> **Your goal**
In the article below about EBOS buying LifeHealthcare, how much money are EBOS shareholders being asked to raise to help pay for the deal?

(Beginning of Text)

EBOS’s A$1.167bn LifeHealthcare acquisition a sign of healthy medtech sector
- EBOS acquisition of LifeHealthcare to round out a busy year for the health sector.
- Over the past 5 years the S&P/ASX 200 healthcare index has increased by 124%.
- There have been an average of 88 deals in Aussie healthcare space over the past 3 years.
EBOS Group’s (NZE:EBO) A$1.167 billion acquisition of Pacific Equity Partners (PEP) owned LifeHealthcare is rounding out a hectic year for medtech deals and mergers and acquisitions (M&A) across the board.
Today (9 December) Australasian health care group EBOS acquired medical devices business LifeHealthcare and is asking shareholders to put their hands in their pockets to raise A$742 million to help fund it.
EBOS will buy LifeHealthcare from Australian private equity firm PEP in a transaction valuing the target at 11.5x forecast EBITDA.
According to a company document, for the 12 months ended 30 June 2021, LifeHealthcare generated A$326 million in pro forma revenue and A$92 million in pro forma EBITDA.
Once inked, the deal will see EBOS enter the surgical parts business, with LifeHealthcare supplying device implants for spinal and orthopaedic surgery and associated equipment used in theatres.
It’s a sign of a robust healthcare services and facilities sector, which is being transformed by digitisation and other macro factors.
According to BDO’s Healthcare M&A Highlights, which provides a targeted snapshot of M&A activity in the Asia-Pacific region, over the past five years the S&P/ASX 200 healthcare index has increased by 124% compared with 39% growth for the S&P/ASX 200, the BDO report found.

(End of Text)
(Beginning of Material provided)

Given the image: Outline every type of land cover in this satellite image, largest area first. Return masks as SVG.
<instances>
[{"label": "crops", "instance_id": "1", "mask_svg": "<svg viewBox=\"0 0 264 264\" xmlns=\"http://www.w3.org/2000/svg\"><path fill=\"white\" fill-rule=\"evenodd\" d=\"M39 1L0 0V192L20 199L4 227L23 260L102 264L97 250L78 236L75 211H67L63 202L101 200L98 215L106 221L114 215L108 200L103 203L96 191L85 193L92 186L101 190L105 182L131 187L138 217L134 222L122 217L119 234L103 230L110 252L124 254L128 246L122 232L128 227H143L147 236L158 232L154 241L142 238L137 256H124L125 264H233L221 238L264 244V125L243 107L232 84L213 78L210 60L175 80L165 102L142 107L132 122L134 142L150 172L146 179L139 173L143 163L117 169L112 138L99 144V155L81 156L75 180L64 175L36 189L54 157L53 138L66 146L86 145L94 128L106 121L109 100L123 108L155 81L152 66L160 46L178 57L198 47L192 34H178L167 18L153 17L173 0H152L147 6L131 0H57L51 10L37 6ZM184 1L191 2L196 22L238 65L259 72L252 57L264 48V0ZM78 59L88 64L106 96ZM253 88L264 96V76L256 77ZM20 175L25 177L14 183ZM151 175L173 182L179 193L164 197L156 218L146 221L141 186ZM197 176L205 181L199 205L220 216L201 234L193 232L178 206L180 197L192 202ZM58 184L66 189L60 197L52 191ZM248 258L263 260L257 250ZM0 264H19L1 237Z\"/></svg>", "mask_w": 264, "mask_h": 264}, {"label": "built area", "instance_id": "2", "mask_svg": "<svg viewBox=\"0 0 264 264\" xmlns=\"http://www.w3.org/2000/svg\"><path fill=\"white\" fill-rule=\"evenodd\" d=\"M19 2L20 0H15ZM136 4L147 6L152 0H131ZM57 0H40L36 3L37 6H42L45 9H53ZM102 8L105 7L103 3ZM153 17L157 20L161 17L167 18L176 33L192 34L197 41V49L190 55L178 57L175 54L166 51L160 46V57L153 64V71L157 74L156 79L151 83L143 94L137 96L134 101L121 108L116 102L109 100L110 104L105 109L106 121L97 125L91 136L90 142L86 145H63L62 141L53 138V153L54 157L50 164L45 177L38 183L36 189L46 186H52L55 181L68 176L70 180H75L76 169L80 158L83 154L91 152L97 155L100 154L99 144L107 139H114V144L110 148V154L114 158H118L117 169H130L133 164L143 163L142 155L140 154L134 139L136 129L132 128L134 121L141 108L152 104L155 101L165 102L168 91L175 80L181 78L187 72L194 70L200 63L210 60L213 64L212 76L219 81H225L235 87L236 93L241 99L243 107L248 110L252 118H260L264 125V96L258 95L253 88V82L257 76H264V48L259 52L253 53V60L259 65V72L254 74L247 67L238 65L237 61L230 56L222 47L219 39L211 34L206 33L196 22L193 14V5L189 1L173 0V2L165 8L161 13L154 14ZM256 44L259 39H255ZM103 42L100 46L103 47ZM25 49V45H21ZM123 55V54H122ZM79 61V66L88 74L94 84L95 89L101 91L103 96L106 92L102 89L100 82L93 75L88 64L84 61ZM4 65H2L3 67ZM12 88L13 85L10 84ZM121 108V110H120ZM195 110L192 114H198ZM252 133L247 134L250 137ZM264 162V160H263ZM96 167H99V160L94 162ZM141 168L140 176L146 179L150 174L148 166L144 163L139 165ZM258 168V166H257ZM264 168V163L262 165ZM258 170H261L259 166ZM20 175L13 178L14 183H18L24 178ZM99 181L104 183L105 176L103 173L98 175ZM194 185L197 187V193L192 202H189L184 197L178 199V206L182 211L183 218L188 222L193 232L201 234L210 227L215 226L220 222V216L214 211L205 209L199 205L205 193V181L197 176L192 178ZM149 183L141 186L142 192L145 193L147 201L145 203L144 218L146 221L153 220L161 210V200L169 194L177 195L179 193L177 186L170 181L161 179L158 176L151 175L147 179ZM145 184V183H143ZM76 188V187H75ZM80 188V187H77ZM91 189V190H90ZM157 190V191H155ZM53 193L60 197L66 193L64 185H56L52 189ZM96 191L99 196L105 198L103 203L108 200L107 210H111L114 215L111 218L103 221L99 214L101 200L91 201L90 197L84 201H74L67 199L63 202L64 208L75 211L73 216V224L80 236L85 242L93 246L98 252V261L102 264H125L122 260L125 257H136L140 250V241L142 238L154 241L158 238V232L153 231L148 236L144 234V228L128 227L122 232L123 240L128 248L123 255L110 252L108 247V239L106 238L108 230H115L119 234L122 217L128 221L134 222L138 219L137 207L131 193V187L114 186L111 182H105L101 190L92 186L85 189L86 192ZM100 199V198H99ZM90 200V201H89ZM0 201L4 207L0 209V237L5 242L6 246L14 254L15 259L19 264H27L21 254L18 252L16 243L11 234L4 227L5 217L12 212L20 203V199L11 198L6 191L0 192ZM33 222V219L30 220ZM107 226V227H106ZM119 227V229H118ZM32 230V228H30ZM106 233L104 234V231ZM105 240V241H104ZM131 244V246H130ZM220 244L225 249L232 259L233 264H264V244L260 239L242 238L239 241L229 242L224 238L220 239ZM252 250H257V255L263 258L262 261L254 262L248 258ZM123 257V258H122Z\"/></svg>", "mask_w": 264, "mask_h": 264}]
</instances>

(End of Material provided)

> **Written solution**
A$742 million.